I’m using Optuna for hyperparameter optimization. I wrote the following two objective functions, one using sklearn’s cross_val_score, the other using the xgb.cv method. I found that the first one was significantly faster, even though they pretty much do the same thing. I’m curious why that’s the case.

Using sklearn:

def optuna_objective(trial, ML_model, X, y, seed):
    if ML_model == "XGB":
        param = {
            'n_estimators': trial.suggest_int('n_estimators', 100, 500),
            'max_depth': trial.suggest_int('max_depth', 3, 10),
            'learning_rate': trial.suggest_float('learning_rate', 1e-8, 1.0, log=True),
            'subsample': trial.suggest_float('subsample', 0.1, 1.0),
            'colsample_bytree': trial.suggest_float('colsample_bytree', 0.1, 1.0),
            'min_child_weight': trial.suggest_int('min_child_weight', 1, 6),
            'reg_lambda': trial.suggest_float('reg_lambda', 1e-8, 1.0, log=True),
            'reg_alpha': trial.suggest_float('reg_alpha', 1e-8, 1.0, log=True),
        }
        model = XGBRegressor(**param, random_state=seed)

    score = cross_val_score(model, X=X, y=y, scoring="r2", n_jobs=-1, cv=10, verbose=0)
    return score.mean()

Using xgb.cv

def optuna_objective(trial, ML_model, X, y, seed):
    if ML_model == "XGB":
        param = {
            'max_depth': trial.suggest_int('max_depth', 3, 10),
            'learning_rate': trial.suggest_float('learning_rate', 1e-8, 1.0, log=True),
            'subsample': trial.suggest_float('subsample', 0.1, 1.0),
            'colsample_bytree': trial.suggest_float('colsample_bytree', 0.1, 1.0),
            'min_child_weight': trial.suggest_int('min_child_weight', 1, 6),
            'reg_lambda': trial.suggest_float('reg_lambda', 1e-8, 1.0, log=True),
            'reg_alpha': trial.suggest_float('reg_alpha', 1e-8, 1.0, log=True),
            'seed': seed,
            'nthread': -1
        }
        num_boost_round = trial.suggest_int('num_boost_round', 100, 500)
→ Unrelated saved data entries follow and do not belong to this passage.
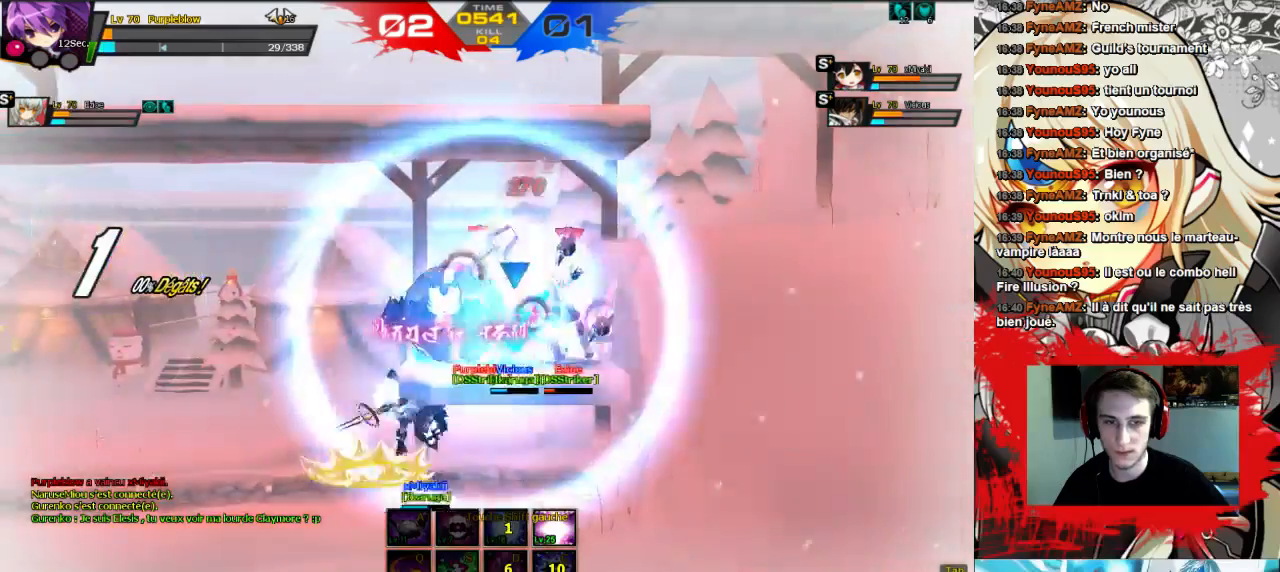
{"keys": ["left", "w"], "events": [[500, "w", "down"]]}
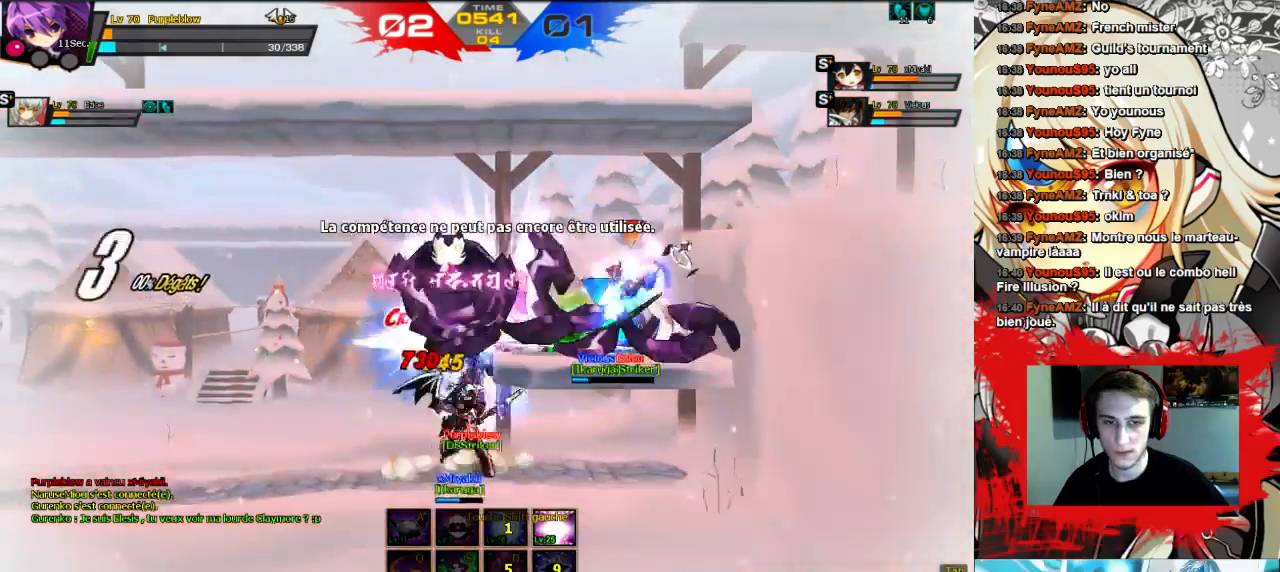
{"keys": ["left"], "events": [[67, "w", "up"], [133, "w", "down"], [167, "w", "up"]]}
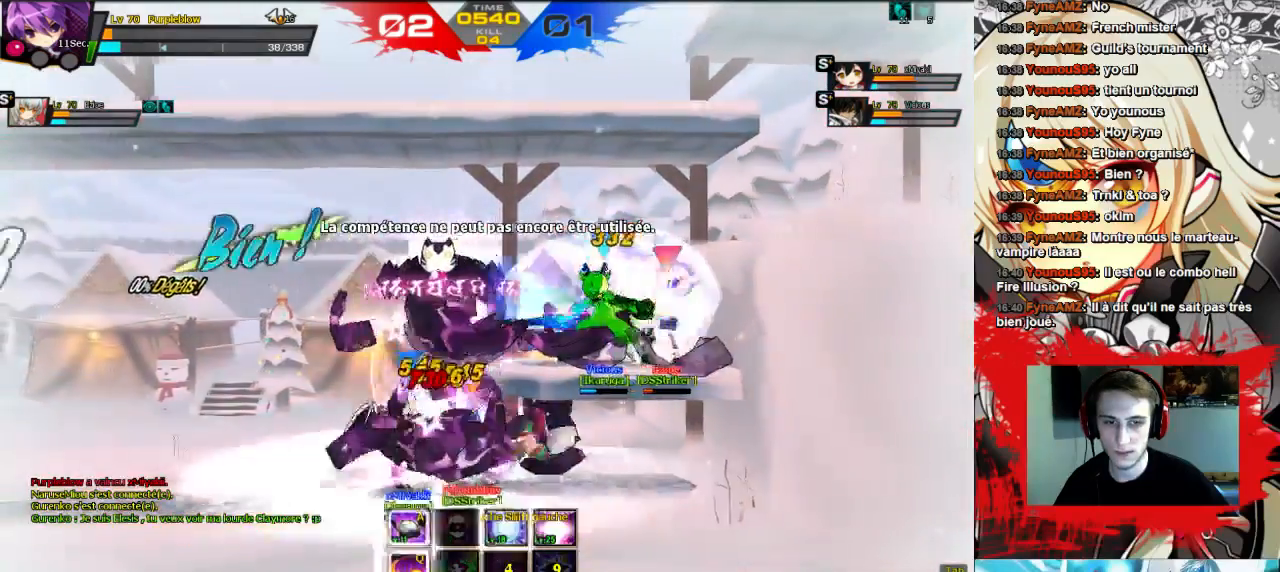
{"keys": ["left"], "events": [[167, "w", "down"], [233, "w", "up"], [300, "w", "down"], [333, "w", "up"], [400, "w", "down"], [467, "w", "up"]]}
        dtrain = xgb.DMatrix(X, label=y)

        cv_results = xgb.cv(param, dtrain, num_boost_round=num_boost_round,
                        nfold=10, stratified=False,
                        seed=seed)

    return cv_results['test-rmse-mean'].values[-1]

Use the sklearn variant if you don’t need global early stopping.

But do you know why this is happening?